**Task requirements**
A) In the sparse index pull request, translate this sentence into Spanish: "I started writing new integration tests for sparse indexes, but they're disabled in this PR because they currently can't run on prod."
B) Copy everything in the sparse index pull request from "Codegen for proto" down to "nontrivial performance benefit.", word for word.
C) Write what comes next in the sparse index pull request, picking up after its final sentence.

**Study text**
- - - - -

Sparse index support #424

jhamon · 2024-12-13T20:06:29Z

Problem

Need to incorporate change for upcoming sparse index support.

Solution

Incorporating these changes represents a few different types of challenges

Control plane changes

Create index adjusted to accept new optional field, vector_type.

Data plane changes

Codegen for proto changes
- Needed to add codegen scripts to support generation of new grpc message formats from an updated proto file for the first time. This used to be done with some scripts directly invoking protoc CLI from the now-deprecated private repo pinecone-protos. But since we've moved away from that pattern, needed to implement something here for the first time.
- I decided to use the Buf CLI, which gives a more modern way to manage the required dependencies for stub generation via a plugin system.
Dependency changes
- Had to bump our protobuf and googleapis-common-protos deps to match the Buf cli's plugin output. But that's a good thing as we were on fairly old versions and updating protobuf in particular is supposed to unlock some nontrivial performance benefit.
Vector object switcheroo for UX
- The Vector object generated by OpenAPI for the REST pathway was unfortunately insisting that an empty array values=[] be sent when upserting for sparse indexes. This seems annoying and stupid if you are focused on the sparse use case, so I ended up moving away from having users use that generated object in favor of my own custom Vector dataclass. The blast radius of this change was fairly large, requiring updates to the various vector factory classes and hundreds of tests.
- For those keeping score, there are now 5 similar things that can be called Vector inside the SDK:
  - a class generated with OpenAPI
  - a grpc Message object
  - a user-supplied dictionary with specific keys defined by a TypedDict
  - a user-supplied tuple with either 2 or 3 elements representing id, values, and metadata
  - New: a @dataclass I created in this PR
- Out of these "vector" things listed above, the SDK used to provide the OpenAPI vector class to those who write code along the lines of from pinecone import Vector. This was already bad due to the interoperability problems between the GRPC and REST code paths this brought into the vector factory classes (e.g. if you were attempting to pass an OpenAPI Vector object into the GRPC-based upsert implementation extra logic was needed to convert that into the grpc Message object). But with the introduction of sparse, there was no workaround that would give the user the ability to instantiate the OpenAPI vector without also passing values=[] which just seemed like a bridge too far from a UX standpoint. So the decision was made to use this name Vector to refer to the custom dataclass instead and have that be the main vehicle for user input.
- This object switch also caused a bunch of mypy type checks and tests to start failing in subtle ways that required extra time and effort to track down since even though the new and old objects were functionally equivalent to the user they are not the same to the type checker so many type annotations and tests had to be adjusted. But seems worth it for the better UX, and also gets us onto a standard footing for how input should be supplied to both REST and GRPC index clients.
I started writing new integration tests for sparse indexes, but they're disabled in this PR because they currently can't run on prod.

Other changes

I disabled tests on the CI dev release workflow. Seems like I end up doing this every time I am working on a complex change and want to do some hands on testing with google colab even when 100% of tests aren't passing. I think I will leave the tests commented out until I can figiure out how to wire up a config option that controls them.

- - - - -

**Records supplied**
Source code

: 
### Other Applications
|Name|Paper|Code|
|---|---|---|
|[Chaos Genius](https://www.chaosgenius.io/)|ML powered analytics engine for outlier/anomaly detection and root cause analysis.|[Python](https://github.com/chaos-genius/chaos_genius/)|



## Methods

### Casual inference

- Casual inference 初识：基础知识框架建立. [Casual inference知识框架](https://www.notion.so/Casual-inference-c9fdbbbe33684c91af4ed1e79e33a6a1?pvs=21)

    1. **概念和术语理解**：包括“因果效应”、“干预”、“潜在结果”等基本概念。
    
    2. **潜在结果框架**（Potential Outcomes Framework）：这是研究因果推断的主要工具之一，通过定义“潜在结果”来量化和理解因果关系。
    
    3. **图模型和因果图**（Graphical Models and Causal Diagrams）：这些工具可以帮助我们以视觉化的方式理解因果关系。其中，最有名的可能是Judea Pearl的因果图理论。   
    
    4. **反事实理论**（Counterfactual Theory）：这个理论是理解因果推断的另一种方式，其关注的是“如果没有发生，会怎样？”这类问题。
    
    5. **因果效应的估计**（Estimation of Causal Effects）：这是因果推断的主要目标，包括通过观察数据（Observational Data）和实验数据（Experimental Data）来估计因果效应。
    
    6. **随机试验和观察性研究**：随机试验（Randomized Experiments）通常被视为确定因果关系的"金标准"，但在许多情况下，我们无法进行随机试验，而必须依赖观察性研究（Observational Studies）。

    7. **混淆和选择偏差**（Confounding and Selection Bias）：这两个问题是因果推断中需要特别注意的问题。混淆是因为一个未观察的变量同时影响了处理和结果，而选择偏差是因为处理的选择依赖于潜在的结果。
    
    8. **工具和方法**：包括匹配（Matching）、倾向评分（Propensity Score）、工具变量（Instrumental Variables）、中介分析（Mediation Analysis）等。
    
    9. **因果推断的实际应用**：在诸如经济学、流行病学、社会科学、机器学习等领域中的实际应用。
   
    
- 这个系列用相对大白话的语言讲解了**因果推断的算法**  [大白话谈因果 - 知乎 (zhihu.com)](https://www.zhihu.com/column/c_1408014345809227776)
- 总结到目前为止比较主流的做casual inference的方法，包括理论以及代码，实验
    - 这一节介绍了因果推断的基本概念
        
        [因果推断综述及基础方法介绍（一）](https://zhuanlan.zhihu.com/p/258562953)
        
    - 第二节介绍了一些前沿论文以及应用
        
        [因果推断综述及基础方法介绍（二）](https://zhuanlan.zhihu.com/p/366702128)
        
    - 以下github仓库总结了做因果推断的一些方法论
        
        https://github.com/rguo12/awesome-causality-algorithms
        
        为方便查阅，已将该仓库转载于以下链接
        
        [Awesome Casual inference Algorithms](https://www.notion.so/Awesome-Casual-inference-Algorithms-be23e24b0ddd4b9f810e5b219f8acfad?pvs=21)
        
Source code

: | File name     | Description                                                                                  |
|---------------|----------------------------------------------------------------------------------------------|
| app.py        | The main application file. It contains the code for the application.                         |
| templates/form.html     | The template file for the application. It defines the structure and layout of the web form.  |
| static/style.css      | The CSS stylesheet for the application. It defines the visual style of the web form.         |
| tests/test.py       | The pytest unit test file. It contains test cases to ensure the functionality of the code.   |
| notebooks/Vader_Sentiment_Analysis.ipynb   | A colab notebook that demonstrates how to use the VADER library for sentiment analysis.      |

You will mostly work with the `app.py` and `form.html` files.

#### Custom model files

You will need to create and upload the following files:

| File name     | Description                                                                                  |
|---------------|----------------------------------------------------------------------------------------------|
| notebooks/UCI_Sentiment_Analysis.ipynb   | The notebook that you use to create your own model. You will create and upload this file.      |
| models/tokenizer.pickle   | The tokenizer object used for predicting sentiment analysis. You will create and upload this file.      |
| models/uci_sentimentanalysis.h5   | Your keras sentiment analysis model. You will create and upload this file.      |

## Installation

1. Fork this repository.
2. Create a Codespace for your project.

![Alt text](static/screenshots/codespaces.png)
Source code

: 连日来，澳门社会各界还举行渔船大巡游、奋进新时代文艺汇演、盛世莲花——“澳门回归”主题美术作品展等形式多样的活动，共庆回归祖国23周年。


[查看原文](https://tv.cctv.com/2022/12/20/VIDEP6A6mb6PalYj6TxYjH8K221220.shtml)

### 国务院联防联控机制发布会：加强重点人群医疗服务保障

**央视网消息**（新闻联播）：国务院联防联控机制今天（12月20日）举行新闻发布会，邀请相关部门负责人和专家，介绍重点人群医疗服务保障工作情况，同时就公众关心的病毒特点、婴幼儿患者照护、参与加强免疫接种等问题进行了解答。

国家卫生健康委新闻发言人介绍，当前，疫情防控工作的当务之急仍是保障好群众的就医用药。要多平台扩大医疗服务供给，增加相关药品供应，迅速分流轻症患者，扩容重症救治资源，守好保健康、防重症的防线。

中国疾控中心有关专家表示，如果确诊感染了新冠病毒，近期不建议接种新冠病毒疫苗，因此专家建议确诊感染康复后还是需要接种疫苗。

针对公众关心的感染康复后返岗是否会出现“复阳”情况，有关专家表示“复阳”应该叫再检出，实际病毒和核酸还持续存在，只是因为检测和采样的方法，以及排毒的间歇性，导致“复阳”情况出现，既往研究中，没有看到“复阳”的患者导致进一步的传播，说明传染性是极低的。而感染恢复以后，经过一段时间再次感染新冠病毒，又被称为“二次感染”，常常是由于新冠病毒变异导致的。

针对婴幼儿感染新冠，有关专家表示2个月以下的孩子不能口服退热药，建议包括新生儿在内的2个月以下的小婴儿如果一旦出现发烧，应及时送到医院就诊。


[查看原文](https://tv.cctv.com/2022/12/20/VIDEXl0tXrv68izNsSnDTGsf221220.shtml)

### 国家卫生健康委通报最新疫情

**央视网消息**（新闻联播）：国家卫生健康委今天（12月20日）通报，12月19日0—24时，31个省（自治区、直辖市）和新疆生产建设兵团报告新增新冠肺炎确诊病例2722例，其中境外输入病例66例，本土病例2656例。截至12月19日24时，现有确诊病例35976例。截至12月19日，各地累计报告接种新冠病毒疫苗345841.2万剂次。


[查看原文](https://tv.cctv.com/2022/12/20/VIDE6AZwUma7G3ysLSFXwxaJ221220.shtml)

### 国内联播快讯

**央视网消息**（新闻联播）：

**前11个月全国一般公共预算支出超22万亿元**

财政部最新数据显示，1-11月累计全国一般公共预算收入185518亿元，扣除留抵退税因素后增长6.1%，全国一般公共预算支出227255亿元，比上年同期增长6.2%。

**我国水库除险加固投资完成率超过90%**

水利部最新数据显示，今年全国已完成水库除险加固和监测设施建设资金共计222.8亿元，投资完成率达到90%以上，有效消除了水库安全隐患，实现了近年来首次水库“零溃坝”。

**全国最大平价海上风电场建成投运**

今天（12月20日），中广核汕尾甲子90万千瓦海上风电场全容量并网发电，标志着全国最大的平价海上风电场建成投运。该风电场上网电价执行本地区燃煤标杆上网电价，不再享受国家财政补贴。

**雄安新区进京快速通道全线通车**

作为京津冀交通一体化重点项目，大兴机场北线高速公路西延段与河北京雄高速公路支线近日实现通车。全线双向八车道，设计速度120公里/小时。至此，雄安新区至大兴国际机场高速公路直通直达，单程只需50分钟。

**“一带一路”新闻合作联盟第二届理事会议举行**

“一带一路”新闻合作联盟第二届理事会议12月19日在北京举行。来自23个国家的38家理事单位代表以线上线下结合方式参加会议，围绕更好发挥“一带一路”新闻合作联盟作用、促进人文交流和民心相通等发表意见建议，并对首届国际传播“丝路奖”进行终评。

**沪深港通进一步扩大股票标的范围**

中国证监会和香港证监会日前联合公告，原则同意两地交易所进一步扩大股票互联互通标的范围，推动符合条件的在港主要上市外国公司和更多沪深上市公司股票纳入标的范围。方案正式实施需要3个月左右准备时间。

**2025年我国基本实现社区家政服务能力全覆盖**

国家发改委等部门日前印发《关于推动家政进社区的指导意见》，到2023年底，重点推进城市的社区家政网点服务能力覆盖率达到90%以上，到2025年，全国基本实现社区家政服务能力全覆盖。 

- - - - -

**Exercise results**
A) Empecé a escribir nuevas pruebas de integración para índices dispersos, pero están desactivadas en este PR porque actualmente no se pueden ejecutar en producción.

B)
Codegen for proto changes
- Needed to add codegen scripts to support generation of new grpc message formats from an updated proto file for the first time. This used to be done with some scripts directly invoking protoc CLI from the now-deprecated private repo pinecone-protos. But since we've moved away from that pattern, needed to implement something here for the first time.
- I decided to use the Buf CLI, which gives a more modern way to manage the required dependencies for stub generation via a plugin system.
Dependency changes
- Had to bump our protobuf and googleapis-common-protos deps to match the Buf cli's plugin output. But that's a good thing as we were on fairly old versions and updating protobuf in particular is supposed to unlock some nontrivial performance benefit.

C)
I created some named type definitions under pinecone/data/types for dictionary objects the user can pass in various places for vector, sparse values, metadata, filter, etc. This is to increase the consistency and readability of types in the code. When they were defined inline, sometimes small inconsistencies creep in. This wasn't really planned in advance, but I had enough challenges wrangling mypy that it seemed simpler to actually centralize some of these definitions into one place than try to iron out minor inconsistencies any other way.
A lot of fixture stuff was moved out of tests/integration/data/conftest and into individual test files. This unified "upsert everything, then run all the tests" approach first began when the product surface was much smaller and freshness was a much bigger problem so it was more advantageous to do all the post-upsert waiting at one time before running any tests. In practice, this has been a big obstacle to development because it means you can't easily run a single test file without the heavy duty global setup and it creates a big opportunity for test pollution if any tests modify state in the index. Breaking this up and putting setup closer to the places where it is tested solves this problem and makes it easier to work with individual test files.

Usage

import random
from pinecone import ServerlessSpec, Vector, SparseVector

pc = Pinecone(api_key='key')

# Create sparse index
index_name = f"sparse-testing-{random.randint(0,10000)}"
pc.create_index(
    name=index_name,
    metric='dotproduct',
    spec=ServerlessSpec(cloud='aws', region='us-east-1'),
    vector_type='sparse'
)

# Get the index client
sparse_index = pc.Index(name=index_name)

# Upsert sparse (random data just for illustration purposes)
def unique_random_integers(n, range_start, range_end):
    if n > (range_end - range_start + 1):
        raise ValueError("Range too small for the requested number of unique integers")
    return random.sample(range(range_start, range_end + 1), n)

# Generate some random sparse vectors
sparse_index.upsert(
    vectors=[
        Vector(
            id=str(i),
            sparse_values=SparseValues(
                indices=unique_random_integers(10, 0, 10000),
                values=[random.random() for j in range(10)]
            )
        ) for i in range(10000)
    ],
    batch_size=500,
)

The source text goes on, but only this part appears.